Accidental Defender of the Constitution

Accidental Defender of the Constitution
Scott Applewhite)

Decades from now, when historians assess Donald Trump’s presidency with sobriety and dispassion, the ironies are apt to stand out most. Donald Trump is the populist who lost the popular vote, owing his ascendancy to the Electoral College, an institution designed to temper popular excesses and which Trump himself, while pondering a presidential bid in 2012, rebuked as “a disaster for democracy.” Trump has been condemned as the Constitution’s scourge by progressives for whom the Constitution is mostly a nuisance to evolve beyond, framed by white racists in a time before Wokeness. Trump is the president who upheld the rule of law by firing the FBI director. He submitted to investigation by a special counsel whom he reviled but who nevertheless cleared him. Trump was impeached anyway by Democrats who were pushed into the exercise by partisans. But Democratic partisanship proved so devoid of appeal outside the activist Left that impeachment, though it happened just a few months earlier, rated nary a mention in the Democratic National Convention.

Is it any wonder that these four years have aged most of us tenfold?

We’re not through with the ironies, though. For present purposes, here is the most striking one: Through all of this, President Trump’s most compelling defender may be John Yoo, a brilliant conservative thinker who appeared to have both feet firmly planted in Camp Never Trump when the president took office in 2017.

John Yoo is the Emanuel Heller Professor of Law at the University of California’s Berkeley Law School, where it is not easy to be a conservative academic, but anti-Trumpers are welcome. Professor Yoo is a nonpareil scholar of the presidency—in particular, of executive power as conceived in the Constitution and practiced through more than two centuries. He is a prolific author, his grasp of his core concentration immeasurably enhanced by service as a high-ranking Justice Department official. He played a pivotal role in national security policy development in the post-9/11 era, when President George W. Bush grappled with the vexing challenges of international jihadism, often with ferocious partisan opposition in Congress.

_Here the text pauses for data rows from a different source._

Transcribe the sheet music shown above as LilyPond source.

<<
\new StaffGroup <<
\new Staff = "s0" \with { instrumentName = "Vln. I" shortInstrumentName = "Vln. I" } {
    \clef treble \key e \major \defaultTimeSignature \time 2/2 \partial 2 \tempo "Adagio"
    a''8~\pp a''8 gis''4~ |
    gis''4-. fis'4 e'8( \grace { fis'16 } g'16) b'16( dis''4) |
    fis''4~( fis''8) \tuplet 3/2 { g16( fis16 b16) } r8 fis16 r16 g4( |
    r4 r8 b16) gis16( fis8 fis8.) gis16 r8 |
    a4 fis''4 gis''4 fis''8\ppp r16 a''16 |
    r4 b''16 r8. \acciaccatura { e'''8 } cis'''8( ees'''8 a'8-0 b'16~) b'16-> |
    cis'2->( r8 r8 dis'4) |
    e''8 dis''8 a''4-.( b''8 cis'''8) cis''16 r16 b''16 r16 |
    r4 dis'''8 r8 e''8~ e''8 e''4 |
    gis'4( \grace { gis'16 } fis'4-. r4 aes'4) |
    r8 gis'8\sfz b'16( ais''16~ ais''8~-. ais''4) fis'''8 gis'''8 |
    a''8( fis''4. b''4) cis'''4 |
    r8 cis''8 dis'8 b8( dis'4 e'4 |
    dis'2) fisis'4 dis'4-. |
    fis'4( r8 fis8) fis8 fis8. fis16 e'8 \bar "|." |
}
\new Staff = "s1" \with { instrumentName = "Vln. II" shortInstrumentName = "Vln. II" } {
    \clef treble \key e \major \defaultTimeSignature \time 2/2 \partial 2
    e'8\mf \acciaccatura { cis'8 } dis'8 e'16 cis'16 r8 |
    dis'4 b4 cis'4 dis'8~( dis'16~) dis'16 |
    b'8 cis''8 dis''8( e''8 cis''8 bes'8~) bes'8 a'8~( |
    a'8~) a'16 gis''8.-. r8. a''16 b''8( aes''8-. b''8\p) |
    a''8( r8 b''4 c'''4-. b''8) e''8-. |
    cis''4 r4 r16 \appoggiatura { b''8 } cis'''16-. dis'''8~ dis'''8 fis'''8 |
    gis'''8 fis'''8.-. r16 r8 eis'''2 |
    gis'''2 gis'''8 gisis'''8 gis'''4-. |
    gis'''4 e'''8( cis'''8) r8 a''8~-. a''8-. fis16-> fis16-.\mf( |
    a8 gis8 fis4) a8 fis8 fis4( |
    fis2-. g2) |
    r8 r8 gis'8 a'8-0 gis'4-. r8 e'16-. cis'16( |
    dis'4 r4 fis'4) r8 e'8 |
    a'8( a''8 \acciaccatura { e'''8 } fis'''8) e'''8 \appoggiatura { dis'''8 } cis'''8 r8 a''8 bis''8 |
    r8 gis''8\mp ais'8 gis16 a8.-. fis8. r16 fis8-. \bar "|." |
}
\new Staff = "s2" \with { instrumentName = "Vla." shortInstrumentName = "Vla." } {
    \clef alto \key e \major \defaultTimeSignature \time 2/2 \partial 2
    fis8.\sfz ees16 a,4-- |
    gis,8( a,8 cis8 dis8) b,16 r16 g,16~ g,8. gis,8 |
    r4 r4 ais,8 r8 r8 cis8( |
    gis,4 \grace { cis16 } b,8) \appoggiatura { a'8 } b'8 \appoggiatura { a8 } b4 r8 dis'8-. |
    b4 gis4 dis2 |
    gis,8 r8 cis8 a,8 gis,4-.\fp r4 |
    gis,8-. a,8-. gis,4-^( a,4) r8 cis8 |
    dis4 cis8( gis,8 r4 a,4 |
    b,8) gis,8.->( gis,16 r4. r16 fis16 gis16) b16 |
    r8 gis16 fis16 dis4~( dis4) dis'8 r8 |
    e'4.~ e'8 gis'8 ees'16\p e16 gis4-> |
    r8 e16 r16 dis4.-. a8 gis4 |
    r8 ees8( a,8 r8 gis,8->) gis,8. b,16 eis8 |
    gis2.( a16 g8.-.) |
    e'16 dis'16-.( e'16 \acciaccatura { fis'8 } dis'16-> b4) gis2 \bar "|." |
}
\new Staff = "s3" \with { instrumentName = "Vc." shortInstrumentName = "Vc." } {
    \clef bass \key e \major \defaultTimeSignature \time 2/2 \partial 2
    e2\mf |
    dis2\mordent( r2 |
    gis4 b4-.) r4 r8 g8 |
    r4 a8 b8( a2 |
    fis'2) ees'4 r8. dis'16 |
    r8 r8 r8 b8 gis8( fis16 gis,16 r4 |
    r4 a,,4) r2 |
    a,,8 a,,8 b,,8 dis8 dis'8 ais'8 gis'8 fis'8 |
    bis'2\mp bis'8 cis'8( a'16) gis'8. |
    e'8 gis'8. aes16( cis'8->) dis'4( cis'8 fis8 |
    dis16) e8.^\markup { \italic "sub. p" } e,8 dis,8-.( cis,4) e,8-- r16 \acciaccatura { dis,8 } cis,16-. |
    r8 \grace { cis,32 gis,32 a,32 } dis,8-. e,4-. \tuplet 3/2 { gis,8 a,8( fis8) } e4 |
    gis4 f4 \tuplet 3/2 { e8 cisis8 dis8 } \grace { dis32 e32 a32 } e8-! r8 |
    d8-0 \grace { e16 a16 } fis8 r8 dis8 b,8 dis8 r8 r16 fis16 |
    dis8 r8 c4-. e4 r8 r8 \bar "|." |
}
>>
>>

It is fair to say that Defender in Chief: Donald Trump’s Fight for Presidential Power is a book Yoo never thought he’d write. Fair because he says so himself, right up front: “If friends had told me on January 21, 2017, that I would write a book on Donald Trump as a defender of the Constitution, I would have questioned their sanity.”

But write one he has, and it is stellar.

Impeachment is not the only reason that Donald Trump has had to fight for the right to wield the presidential power he won in 2016. He has had to fight for it against an opposition party that has labored to cast doubt on his legitimacy; against a judiciary teeming with progressive activists who have portrayed him as sui generis and thus without entitlement to the comity and presumption of regularity accorded to other presidents; and against the sprawling administrative state, including executive branch agencies he nominally controls.

Yoo’s thesis is that, by waging these battles, Trump has safeguarded the presidency as the Framers envisioned it when they crafted our founding law. Two things must be borne in mind about that.

The first is that this is not Trump’s conscious objective. Even the most ardent Trump supporters acknowledge that their man, a non-lawyer, is no expert on the Constitution, let alone on the Framers’ conception of executive power. As Yoo recounts, Trump could only guess at the number of articles in the document (it is seven, not the eleven or twelve he estimated). It is not unheard of for the president to mangle fundamental principles in the stray tweet or ad-lib. The euphemism customarily attached to him is that he is “transactional”; he does not look at politics, let alone the constitutional framework in which politics plays out, in ideological or theoretical terms.

Yoo is quite right that, contrary to his political opposition’s dire predictions and studied outrage, Trump has turned out to be a staunch defender of the Constitution. His excrescences—some necessary disruptions of Washington’s way of doing business, some the inevitable fallout of unsavory character traits—have “broken political norms.” Yet, Yoo stresses, Trump “did not seek to break constitutional understandings.” Instead, “[h]e has returned to the Framers’ original vision of the presidency as an office of unity, vigor, and independence.” In so doing, Trump “may have done the nation his greatest service” by “securing the benefits of an energetic executive for his successors.”

Perhaps so. This, however, is an accident of the Framers’ design. Trump’s opponents have sought to undermine him in abusive and novel ways. He has taken refuge in the Constitution because its authors fashioned it as the antidote to such antics. Its system of divided powers and competing checks is based on the assumptions that governmental officials will exceed their authority at the expense of other officials, and that the aggrieved must be empowered to defend themselves. Trump’s concrete experience bears out those prescient assumptions. He did not start out with a purpose to vindicate our founding law. He inexorably gravitated to it as he sought to vindicate himself.